Guatemala probe raises concern for Menchu's safety
MADRID, Spain (Reuters) -- Human rights activists seeking to put former
Guatemalan
dictators on trial for alleged genocide said Tuesday they were worried
about the
safety of lead plaintiff and Nobel Peace Prize winner Rigoberta Menchu.
Menchu has often come under fire from the right wing in Guatemala for her
high-profile
and sometimes controversial campaign to spotlight human rights abuses in
Guatemala.
But her supporters said Menchu could be in even more danger now that a
Spanish
court Monday agreed to her request for an investigation into human rights
abuses
allegedly committed by the Central American nation's former military leaders.
"They (the Guatemalan military) have said that treason to your country
is paid for with
your life, and if these threats come from a military that has committed
genocide, you
have to take them seriously," Gustavo Meono, president of the Rigoberta
Menchu
Foundation, told a news conference in Madrid.

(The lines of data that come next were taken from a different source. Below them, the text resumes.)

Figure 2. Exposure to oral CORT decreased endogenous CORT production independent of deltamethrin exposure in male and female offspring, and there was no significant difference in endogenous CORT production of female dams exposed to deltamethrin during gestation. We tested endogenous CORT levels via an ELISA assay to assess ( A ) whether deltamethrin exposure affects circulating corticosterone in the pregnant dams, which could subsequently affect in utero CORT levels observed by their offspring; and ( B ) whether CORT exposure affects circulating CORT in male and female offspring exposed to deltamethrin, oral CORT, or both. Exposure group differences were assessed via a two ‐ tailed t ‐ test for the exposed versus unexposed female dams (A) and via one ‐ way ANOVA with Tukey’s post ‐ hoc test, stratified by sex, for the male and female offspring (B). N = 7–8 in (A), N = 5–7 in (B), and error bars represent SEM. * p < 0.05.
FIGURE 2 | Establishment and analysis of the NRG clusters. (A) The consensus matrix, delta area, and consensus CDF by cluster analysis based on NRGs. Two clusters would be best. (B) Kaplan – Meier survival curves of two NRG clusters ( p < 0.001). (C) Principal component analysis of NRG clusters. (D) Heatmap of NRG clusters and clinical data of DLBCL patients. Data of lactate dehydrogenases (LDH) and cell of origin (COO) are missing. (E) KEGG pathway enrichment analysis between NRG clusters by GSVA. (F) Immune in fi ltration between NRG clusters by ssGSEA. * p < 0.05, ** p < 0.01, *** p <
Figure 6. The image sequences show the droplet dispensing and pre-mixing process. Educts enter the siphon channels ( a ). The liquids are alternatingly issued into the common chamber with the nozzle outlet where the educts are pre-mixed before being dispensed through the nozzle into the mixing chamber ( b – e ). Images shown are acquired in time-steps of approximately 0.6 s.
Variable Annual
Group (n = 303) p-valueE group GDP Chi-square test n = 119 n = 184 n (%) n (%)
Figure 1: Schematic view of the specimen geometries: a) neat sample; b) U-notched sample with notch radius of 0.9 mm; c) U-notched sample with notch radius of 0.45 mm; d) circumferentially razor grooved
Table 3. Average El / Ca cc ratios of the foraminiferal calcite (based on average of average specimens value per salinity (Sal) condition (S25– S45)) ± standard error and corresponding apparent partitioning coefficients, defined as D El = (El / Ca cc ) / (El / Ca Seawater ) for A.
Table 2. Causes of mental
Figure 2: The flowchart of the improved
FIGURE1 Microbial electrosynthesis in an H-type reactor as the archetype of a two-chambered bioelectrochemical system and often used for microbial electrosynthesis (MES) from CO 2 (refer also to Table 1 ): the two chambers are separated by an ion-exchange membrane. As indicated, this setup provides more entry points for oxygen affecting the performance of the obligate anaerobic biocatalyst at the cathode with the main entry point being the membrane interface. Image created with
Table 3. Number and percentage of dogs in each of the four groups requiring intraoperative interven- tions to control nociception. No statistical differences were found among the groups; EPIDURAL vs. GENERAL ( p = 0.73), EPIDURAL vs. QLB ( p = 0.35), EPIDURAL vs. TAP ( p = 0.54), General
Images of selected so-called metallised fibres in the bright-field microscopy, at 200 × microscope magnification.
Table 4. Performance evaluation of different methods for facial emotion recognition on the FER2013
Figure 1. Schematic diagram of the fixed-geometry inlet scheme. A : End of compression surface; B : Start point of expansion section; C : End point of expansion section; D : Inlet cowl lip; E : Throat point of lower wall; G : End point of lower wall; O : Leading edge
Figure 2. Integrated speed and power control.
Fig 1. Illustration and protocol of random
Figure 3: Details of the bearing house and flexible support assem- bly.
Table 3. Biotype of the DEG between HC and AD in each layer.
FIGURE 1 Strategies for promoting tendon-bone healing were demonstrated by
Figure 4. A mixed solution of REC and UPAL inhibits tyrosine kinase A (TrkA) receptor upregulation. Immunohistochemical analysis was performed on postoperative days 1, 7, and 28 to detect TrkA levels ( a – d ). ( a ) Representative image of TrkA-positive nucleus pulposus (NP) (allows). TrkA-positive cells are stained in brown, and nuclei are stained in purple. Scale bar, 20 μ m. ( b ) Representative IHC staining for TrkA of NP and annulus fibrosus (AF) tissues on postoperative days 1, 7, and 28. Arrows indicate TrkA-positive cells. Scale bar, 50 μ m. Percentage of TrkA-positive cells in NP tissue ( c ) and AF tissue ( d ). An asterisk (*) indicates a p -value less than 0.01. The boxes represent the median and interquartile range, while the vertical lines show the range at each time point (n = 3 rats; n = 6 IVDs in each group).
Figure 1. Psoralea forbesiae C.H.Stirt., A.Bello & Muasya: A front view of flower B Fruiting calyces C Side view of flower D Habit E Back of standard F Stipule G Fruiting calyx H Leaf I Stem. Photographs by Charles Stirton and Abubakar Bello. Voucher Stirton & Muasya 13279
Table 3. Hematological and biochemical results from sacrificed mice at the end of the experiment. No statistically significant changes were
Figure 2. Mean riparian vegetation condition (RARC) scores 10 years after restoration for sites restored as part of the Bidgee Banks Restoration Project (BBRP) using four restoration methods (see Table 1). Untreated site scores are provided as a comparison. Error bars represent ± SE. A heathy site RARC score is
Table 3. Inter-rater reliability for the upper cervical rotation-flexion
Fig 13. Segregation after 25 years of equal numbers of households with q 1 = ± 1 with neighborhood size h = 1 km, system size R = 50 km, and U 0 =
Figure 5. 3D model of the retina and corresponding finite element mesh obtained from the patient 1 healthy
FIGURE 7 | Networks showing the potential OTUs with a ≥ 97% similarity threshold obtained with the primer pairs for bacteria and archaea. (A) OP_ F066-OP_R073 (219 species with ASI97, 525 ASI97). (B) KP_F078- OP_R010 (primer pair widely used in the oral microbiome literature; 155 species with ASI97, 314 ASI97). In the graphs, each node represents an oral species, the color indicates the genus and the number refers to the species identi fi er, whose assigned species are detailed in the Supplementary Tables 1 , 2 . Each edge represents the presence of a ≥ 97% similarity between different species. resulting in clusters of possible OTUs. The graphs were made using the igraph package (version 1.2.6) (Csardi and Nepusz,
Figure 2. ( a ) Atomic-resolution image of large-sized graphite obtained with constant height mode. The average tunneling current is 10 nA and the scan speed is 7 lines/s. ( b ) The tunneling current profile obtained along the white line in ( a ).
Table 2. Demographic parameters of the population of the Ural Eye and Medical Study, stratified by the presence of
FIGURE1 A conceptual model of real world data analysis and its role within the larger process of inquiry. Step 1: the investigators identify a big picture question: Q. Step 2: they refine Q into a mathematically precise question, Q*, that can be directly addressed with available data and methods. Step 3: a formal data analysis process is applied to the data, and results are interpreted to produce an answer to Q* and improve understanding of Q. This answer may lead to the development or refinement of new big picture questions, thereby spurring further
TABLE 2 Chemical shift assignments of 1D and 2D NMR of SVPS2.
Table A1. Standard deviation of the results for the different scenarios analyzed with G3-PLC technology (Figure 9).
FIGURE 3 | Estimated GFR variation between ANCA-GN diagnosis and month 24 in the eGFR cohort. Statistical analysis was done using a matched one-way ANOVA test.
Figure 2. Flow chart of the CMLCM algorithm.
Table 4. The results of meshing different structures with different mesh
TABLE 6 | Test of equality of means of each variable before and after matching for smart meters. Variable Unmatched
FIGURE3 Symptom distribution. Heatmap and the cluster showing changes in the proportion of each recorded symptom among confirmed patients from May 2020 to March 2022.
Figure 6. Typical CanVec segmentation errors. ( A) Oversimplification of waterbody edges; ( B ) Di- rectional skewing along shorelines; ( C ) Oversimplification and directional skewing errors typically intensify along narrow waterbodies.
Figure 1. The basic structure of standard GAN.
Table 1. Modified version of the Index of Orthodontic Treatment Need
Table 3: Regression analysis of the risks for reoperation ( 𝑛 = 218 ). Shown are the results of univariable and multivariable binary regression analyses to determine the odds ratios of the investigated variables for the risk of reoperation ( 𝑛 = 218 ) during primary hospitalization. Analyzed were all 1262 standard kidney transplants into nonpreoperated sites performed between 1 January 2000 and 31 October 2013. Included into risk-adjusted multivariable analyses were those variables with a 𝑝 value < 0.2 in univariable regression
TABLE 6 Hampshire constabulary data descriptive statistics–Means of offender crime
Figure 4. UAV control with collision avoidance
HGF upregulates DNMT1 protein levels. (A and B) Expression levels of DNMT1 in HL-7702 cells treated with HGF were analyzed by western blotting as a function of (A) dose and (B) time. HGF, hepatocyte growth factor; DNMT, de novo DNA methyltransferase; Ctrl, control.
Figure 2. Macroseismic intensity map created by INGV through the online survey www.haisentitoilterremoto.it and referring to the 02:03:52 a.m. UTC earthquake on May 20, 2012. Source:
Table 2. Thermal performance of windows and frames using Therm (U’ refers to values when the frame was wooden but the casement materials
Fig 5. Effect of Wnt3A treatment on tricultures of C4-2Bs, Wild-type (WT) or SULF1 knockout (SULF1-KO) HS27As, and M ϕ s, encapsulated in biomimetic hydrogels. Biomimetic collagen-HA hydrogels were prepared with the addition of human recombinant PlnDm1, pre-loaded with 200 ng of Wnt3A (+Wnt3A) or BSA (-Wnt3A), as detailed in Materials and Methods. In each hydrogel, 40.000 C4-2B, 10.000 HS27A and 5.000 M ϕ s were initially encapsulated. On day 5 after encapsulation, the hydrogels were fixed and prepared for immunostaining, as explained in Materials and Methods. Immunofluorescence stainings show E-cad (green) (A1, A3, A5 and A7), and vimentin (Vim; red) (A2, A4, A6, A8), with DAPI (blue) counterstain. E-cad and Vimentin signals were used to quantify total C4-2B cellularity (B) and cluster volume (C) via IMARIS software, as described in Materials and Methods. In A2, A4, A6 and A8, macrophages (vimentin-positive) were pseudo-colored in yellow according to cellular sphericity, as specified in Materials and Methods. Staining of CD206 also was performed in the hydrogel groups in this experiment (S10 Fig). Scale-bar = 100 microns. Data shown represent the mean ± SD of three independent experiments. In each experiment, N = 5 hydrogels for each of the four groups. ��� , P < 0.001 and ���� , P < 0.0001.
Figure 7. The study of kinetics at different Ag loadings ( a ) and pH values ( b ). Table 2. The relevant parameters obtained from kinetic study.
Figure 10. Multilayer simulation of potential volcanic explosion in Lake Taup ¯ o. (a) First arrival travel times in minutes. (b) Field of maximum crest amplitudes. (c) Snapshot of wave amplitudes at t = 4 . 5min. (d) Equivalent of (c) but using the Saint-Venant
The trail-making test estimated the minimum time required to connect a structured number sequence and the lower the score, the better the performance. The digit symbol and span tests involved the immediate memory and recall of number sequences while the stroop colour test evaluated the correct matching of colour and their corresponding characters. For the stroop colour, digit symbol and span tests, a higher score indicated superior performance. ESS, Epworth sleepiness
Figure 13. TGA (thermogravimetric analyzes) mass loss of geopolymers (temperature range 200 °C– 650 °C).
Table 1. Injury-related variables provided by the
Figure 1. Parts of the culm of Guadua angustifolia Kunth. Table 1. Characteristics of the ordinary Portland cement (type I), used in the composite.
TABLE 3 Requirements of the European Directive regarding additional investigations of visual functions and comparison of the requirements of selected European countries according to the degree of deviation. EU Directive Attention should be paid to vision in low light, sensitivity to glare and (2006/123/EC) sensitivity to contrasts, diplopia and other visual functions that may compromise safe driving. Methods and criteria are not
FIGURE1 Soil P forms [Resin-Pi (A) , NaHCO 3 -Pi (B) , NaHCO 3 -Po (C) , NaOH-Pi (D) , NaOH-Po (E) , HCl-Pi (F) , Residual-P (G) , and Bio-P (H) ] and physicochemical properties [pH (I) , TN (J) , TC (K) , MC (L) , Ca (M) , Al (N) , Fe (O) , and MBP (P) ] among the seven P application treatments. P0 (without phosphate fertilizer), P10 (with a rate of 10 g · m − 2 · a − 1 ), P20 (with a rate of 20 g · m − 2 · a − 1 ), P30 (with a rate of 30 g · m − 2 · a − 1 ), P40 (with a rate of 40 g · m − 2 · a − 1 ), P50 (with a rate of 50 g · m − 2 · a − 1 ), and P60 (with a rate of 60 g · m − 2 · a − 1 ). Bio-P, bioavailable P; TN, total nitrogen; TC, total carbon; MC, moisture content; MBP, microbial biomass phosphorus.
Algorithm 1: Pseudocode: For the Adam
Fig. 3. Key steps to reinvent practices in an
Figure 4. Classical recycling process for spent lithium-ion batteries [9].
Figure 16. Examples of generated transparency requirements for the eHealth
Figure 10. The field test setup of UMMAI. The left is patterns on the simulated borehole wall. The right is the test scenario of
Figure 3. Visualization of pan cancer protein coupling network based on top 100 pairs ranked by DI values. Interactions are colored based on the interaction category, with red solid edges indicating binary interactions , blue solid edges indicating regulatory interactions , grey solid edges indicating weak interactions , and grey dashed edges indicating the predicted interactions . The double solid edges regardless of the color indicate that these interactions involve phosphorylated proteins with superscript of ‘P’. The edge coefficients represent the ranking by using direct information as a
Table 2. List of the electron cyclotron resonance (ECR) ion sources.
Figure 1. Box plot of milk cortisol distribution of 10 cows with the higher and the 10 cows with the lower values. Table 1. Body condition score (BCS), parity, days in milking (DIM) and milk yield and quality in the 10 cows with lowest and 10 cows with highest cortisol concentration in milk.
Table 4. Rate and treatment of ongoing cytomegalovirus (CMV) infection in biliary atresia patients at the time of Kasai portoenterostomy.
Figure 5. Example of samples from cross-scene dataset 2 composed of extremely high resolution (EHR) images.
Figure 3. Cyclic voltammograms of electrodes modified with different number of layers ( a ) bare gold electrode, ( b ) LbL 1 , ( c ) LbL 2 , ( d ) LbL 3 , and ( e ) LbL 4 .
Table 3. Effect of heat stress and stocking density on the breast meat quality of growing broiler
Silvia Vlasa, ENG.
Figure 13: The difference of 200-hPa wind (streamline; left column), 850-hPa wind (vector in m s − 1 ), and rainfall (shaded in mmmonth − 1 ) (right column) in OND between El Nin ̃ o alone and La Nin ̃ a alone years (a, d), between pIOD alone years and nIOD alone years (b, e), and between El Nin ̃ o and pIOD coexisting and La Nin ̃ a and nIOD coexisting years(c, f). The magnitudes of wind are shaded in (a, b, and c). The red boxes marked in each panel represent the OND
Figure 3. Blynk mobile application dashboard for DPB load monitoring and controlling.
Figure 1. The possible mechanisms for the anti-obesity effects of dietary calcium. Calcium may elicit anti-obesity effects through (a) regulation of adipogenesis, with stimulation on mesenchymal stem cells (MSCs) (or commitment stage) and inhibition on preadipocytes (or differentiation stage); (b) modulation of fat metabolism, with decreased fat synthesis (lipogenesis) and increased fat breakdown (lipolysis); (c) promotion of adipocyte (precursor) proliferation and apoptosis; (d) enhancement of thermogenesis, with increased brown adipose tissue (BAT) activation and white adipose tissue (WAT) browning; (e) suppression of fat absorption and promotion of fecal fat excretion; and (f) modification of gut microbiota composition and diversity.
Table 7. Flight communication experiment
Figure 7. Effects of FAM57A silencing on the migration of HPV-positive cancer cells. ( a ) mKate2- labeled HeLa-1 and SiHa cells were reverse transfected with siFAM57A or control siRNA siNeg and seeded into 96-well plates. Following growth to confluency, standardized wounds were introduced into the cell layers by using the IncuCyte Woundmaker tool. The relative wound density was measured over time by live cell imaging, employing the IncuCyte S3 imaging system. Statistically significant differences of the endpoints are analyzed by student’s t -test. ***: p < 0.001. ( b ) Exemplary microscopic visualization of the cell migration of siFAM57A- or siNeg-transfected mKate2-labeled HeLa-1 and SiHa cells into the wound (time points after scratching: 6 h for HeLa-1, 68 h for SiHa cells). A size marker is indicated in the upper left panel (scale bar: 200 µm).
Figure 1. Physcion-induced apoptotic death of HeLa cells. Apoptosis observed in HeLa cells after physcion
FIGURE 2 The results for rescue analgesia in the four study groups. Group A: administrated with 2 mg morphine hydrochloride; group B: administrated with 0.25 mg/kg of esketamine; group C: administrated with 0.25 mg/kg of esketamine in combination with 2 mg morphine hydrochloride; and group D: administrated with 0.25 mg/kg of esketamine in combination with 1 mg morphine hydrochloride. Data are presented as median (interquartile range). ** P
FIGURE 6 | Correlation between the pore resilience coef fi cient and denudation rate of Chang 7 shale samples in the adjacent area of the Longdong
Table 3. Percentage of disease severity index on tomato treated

"It would be dangerous and difficult to continue the process in Guatemala,"
he added.
He did not discuss whether Menchu, a Maya Indian who won the Nobel in 1992,
would seek temporary exile.
Menchu's case, lodged last December, accuses three former coup leaders
and five of
their aides of genocide, torture and state terrorism as part of a counterinsurgency
campaign against Marxist guerrillas.
About 200,000 people -- mostly civilians -- died in a 36-year civil war
in which Indian
villages were literally wiped off the map. The war ended with a peace accord
in
December 1996.
Spanish lawyers said Tuesday they were confident that the accused former
coup
leaders -- including Efrain Rios Montt, now president of Guatemala's congress
--
would be tried in Spain.
If the accused "don't turn up to defend themselves voluntarily, we will
be obliged to
seek international arrest warrants," prosecution lawyer Carlos Vila told
a news
conference in Madrid.
"We could then reproduce the Pinochet case," said Vila, referring to former
Chilean
dictator Augusto Pinochet, who was arrested in London in October 1998 on
a Spanish
extradition request to try him on torture charges.
After a medical examination, authorities declared the aging general mentally
unfit for
trial and allowed him to return to Chile earlier this month.